### Obiettivo dell'esercizio:
Scrivi il seguito del testo sul decreto per il vino dealcolato, partendo subito dopo la sua ultima frase.

### Brano da leggere:
..............................

“Con questo decreto diamo al settore vitivinicolo un quadro normativo chiaro per poter produrre i vini dealcolati e offrire così nuove opportunità alle imprese del settore. Il Masaf è al fianco dei produttori e lo dimostrano gli interventi fatti nell’ultimo anno. Oggi definiamo il regime fiscale per le accise nella produzione di vino dealcolato. Sono certo che i nostri produttori sapranno raggiungere posizioni di eccellenza anche in questo settore”. Così in una nota il ministro dell’Agricoltura, della Sovranità alimentare e delle Foreste, Francesco Lollobrigida, commentando la firma del decreto interministeriale (Mef-Masaf) in materia di regime fiscale per le accise nell’ambito della produzione del vino dealcolato.
L’intervento consente ai soggetti, esercenti depositi fiscali di prodotti alcolici intermedi e di vino, di effettuare, a certe condizioni ed entro determinati limiti quantitativi, i processi di dealcolazione del vino. Il decreto introduce specifiche definizioni distinguendo i soggetti a seconda delle quantità prodotte (superiori o inferiori ai 1.000 ettolitri annui). Il provvedimento, da ultimo, regola il rilascio del titolo autorizzatorio per la produzione e conservazione del prodotto, contempla adempimenti amministrativi e regole di circolazione del prodotto stesso e limita ogni attività accessoria supplementare rispetto alla produzione del prodotto dealcolato.

..............................

Record tratti da un dataset:

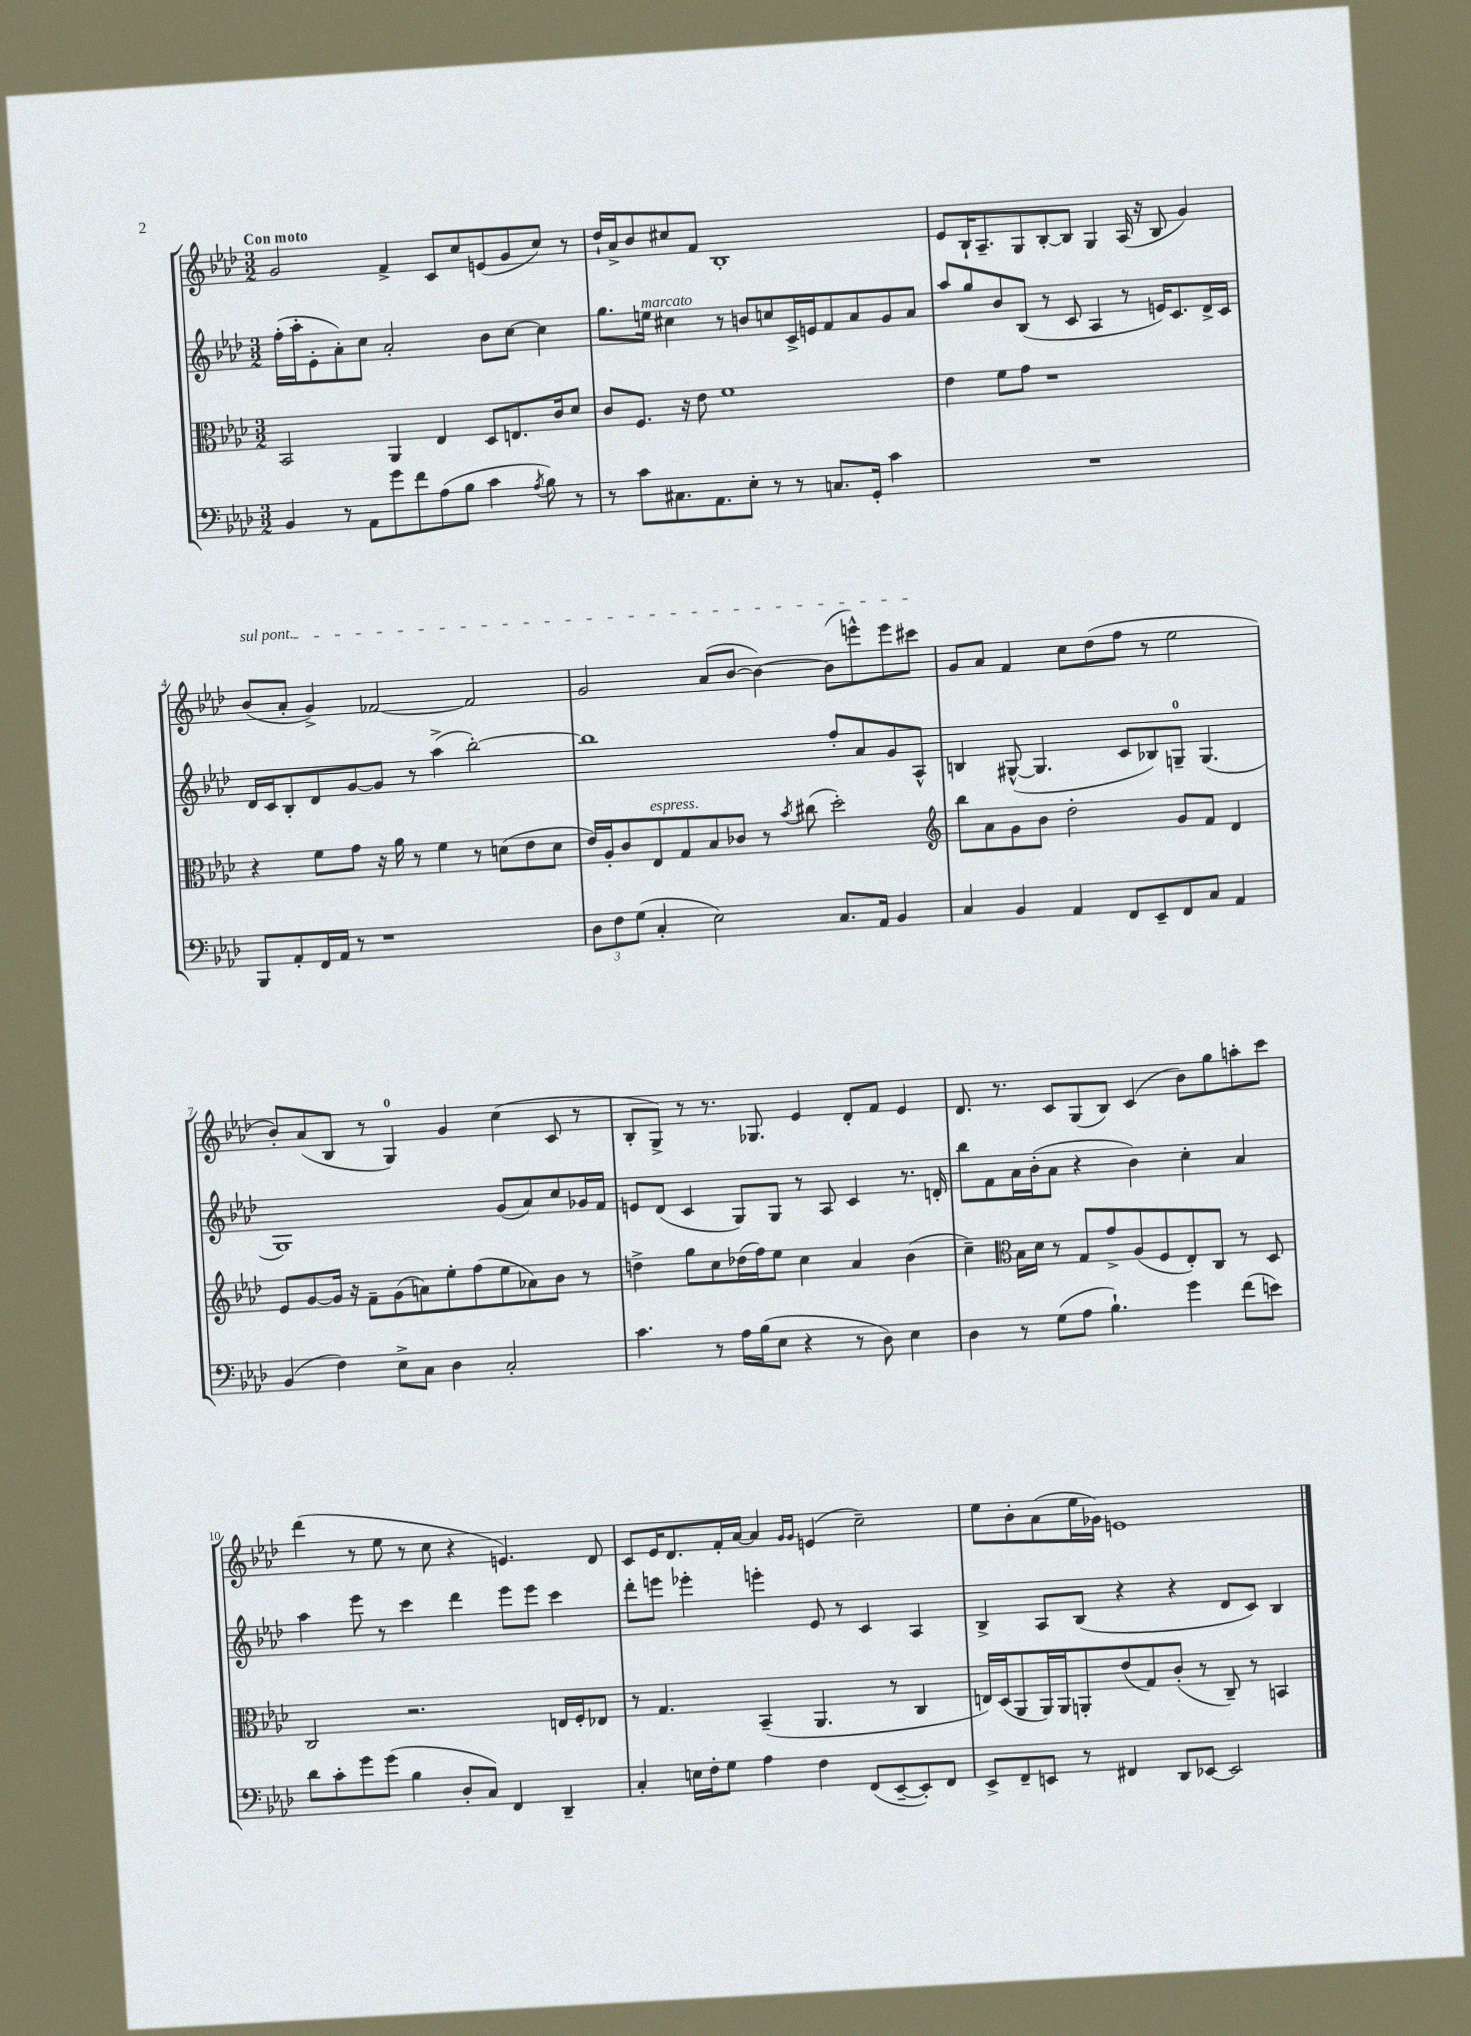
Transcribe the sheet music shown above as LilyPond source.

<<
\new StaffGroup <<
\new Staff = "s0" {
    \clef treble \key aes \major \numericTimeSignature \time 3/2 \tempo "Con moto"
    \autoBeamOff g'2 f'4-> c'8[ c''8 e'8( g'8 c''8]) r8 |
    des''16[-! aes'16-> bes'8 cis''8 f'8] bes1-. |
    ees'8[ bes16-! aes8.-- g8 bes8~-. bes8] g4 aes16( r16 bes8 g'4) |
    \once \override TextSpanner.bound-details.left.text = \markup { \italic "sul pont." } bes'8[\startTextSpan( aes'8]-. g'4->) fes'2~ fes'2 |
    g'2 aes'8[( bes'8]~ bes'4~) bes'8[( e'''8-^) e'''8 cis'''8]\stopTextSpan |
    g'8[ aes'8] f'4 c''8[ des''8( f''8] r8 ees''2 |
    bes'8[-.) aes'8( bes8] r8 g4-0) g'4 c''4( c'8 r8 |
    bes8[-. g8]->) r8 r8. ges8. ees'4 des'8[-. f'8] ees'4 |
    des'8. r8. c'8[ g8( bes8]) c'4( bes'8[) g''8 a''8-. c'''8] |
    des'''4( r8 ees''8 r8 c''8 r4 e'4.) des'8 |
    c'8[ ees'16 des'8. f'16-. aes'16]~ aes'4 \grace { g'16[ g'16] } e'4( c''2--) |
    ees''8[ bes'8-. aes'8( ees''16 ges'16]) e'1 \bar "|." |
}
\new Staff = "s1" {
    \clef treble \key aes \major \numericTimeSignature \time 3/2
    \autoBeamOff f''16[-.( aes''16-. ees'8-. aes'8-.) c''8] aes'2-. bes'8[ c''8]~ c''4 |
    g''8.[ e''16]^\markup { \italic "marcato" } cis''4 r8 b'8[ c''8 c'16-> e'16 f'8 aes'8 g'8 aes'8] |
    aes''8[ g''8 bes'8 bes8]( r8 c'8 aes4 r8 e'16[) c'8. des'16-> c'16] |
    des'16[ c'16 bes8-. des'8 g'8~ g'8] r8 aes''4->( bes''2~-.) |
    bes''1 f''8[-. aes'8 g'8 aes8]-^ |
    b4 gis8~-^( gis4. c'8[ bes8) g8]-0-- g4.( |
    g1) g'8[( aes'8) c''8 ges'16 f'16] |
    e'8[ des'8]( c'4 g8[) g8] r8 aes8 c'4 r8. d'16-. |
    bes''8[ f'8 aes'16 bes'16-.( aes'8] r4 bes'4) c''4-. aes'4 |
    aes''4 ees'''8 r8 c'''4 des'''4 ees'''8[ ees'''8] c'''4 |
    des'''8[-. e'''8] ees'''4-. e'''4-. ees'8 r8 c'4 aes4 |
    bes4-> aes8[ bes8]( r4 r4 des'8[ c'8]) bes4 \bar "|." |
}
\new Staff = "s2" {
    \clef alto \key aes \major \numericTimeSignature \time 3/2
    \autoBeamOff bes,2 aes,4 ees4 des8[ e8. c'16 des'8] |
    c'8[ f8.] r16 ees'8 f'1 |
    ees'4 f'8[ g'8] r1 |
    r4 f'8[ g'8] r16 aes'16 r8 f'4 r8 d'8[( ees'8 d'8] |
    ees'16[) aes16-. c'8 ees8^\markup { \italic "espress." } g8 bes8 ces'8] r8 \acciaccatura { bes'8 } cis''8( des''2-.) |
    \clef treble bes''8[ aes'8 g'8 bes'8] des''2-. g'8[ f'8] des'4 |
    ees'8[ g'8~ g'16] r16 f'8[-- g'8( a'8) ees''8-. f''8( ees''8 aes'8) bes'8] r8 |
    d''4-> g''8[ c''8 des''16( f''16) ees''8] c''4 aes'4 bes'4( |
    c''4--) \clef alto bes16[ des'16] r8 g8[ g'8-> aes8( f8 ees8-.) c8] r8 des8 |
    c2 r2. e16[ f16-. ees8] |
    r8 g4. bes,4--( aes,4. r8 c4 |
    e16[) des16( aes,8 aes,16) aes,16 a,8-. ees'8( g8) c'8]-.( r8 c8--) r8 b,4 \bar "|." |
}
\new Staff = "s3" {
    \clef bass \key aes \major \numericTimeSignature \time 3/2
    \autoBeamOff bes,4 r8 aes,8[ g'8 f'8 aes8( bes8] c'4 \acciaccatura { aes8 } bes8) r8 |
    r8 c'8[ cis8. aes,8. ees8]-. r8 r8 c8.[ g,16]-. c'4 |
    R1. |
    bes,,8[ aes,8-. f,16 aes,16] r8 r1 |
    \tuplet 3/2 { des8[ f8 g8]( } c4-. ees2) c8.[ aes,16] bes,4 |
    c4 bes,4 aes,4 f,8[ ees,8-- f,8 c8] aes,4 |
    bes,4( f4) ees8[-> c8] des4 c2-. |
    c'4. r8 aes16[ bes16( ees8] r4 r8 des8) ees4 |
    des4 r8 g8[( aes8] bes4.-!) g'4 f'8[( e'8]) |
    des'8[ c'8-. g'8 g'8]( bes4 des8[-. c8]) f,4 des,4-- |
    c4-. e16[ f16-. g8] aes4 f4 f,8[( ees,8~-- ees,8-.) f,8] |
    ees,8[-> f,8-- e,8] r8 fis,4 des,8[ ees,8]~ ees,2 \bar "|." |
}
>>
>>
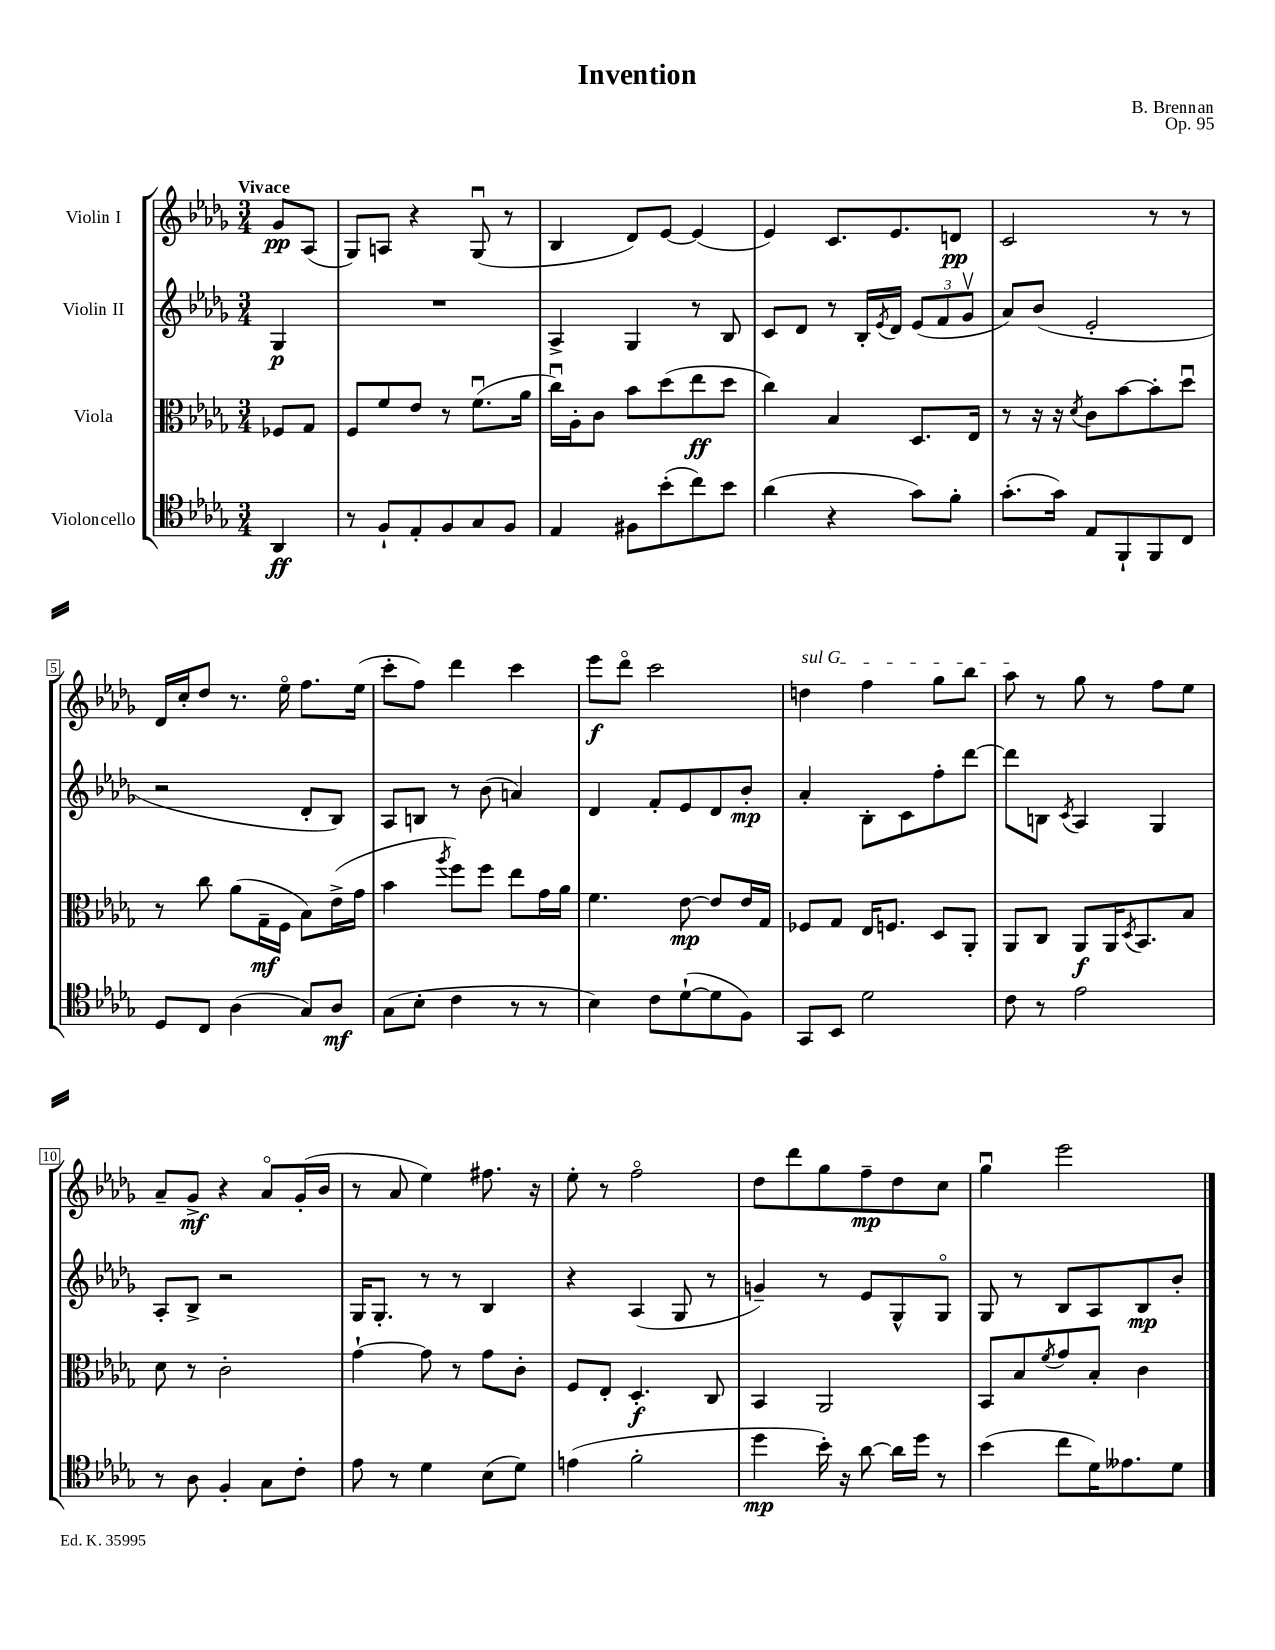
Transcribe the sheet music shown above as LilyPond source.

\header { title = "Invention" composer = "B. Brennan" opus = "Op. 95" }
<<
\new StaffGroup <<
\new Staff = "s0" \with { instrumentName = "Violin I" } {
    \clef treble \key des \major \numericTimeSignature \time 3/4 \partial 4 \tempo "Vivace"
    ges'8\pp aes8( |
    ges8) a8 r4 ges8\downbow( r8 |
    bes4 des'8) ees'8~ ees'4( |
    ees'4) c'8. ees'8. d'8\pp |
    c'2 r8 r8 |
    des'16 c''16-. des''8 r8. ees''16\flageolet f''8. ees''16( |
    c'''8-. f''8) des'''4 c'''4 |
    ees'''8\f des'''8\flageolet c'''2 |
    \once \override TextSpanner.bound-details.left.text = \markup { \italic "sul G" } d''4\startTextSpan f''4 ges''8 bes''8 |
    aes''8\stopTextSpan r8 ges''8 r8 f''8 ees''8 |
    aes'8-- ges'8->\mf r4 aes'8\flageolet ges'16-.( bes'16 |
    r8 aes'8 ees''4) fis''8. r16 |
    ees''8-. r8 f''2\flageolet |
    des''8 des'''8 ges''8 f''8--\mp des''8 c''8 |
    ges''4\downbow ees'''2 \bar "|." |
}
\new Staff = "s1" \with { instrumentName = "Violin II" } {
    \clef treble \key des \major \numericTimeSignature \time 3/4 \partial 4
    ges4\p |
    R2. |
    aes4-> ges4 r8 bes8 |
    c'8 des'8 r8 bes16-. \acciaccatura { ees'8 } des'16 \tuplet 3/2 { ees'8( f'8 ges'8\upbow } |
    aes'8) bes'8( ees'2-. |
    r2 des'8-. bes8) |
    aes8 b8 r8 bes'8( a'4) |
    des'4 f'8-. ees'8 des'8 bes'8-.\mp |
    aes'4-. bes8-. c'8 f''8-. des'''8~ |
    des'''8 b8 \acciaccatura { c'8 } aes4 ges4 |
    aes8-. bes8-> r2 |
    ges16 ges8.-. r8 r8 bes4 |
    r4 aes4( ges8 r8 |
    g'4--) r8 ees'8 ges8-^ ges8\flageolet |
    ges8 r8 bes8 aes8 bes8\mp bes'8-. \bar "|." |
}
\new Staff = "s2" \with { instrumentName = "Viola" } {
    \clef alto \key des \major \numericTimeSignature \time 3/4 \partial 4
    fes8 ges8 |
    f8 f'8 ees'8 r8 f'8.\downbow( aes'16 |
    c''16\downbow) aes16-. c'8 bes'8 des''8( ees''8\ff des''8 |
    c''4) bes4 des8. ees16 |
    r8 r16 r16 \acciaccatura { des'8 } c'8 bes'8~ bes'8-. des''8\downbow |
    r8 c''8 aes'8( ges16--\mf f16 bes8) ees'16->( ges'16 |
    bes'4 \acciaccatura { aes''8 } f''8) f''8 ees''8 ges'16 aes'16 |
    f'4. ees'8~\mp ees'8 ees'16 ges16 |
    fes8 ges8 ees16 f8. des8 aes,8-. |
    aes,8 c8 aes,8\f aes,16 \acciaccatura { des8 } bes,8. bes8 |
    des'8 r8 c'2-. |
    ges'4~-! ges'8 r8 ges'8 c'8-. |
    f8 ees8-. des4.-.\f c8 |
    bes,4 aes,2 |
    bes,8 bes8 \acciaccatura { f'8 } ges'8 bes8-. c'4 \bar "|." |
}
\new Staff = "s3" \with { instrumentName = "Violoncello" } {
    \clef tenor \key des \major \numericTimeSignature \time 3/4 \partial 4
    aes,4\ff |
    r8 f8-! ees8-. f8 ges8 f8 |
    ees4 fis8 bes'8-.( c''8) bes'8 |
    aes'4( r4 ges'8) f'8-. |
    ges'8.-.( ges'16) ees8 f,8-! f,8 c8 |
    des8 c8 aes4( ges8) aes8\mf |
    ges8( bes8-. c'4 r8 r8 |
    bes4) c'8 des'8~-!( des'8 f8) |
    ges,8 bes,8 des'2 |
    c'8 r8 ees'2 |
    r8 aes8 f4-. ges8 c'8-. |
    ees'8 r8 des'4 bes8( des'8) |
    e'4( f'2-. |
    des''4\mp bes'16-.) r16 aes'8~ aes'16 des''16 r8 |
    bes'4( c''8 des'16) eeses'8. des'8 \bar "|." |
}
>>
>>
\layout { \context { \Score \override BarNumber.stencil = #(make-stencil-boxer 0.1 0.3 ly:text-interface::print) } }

..............................

### Risposta qui sotto:
“La sigla del decreto rappresenta un passo significativo per il settore vitivinicolo italiano, perché offre certezze normative su un segmento in evoluzione, capace di rispondere alle mutate esigenze di consumatori in particolare sui mercati esteri – commenta Gabriele Castelli, Direttore Generale di Federvini – Federvini esprime apprezzamento per il lavoro svolto dai Ministeri competenti e per il percorso di confronto che ha consentito di giungere a un risultato importante e da tempo atteso dal settore. Questo quadro chiaro consente agli operatori di pianificare con maggiore sicurezza lo sviluppo di prodotti innovativi, mantenendo al contempo la qualità e l’identità della nostra produzione vitivinicola. È importante – aggiunge Castelli – che il mercato dei vini dealcolati cresca senza snaturare la nostra tradizione: innovazione e qualità possono convivere, offrendo nuove opportunità senza sostituire i vini che hanno contribuito a costruire la reputazione enogastronomica dell’Italia nel mondo.”
“Il via libera al decreto interministeriale Mef-Masaf sulla produzione italiana di vini dealcolati rappresenta una bella notizia di fine anno dopo un 2025 travagliato per il settore sul fronte del mercato”. È il commento del segretario generale in Unione italiana vini (Uiv), Paolo Castelletti, sul via libera al decreto-legge fiscale annunciato dal ministro dell’Agricoltura, Francesco Lollobrigida. “Sono sempre di più – ha aggiunto Castelletti – le imprese italiane pronte a investire sulla categoria dei dealcolati, e questo provvedimento rappresenta una svolta per operare in condizioni di parità competitiva rispetto agli altri produttori europei. Auspichiamo il supporto dell’amministrazione nella prima fase di attuazione della norma, in particolare con riferimento all’ottenimento delle licenze e delle autorizzazioni necessarie”.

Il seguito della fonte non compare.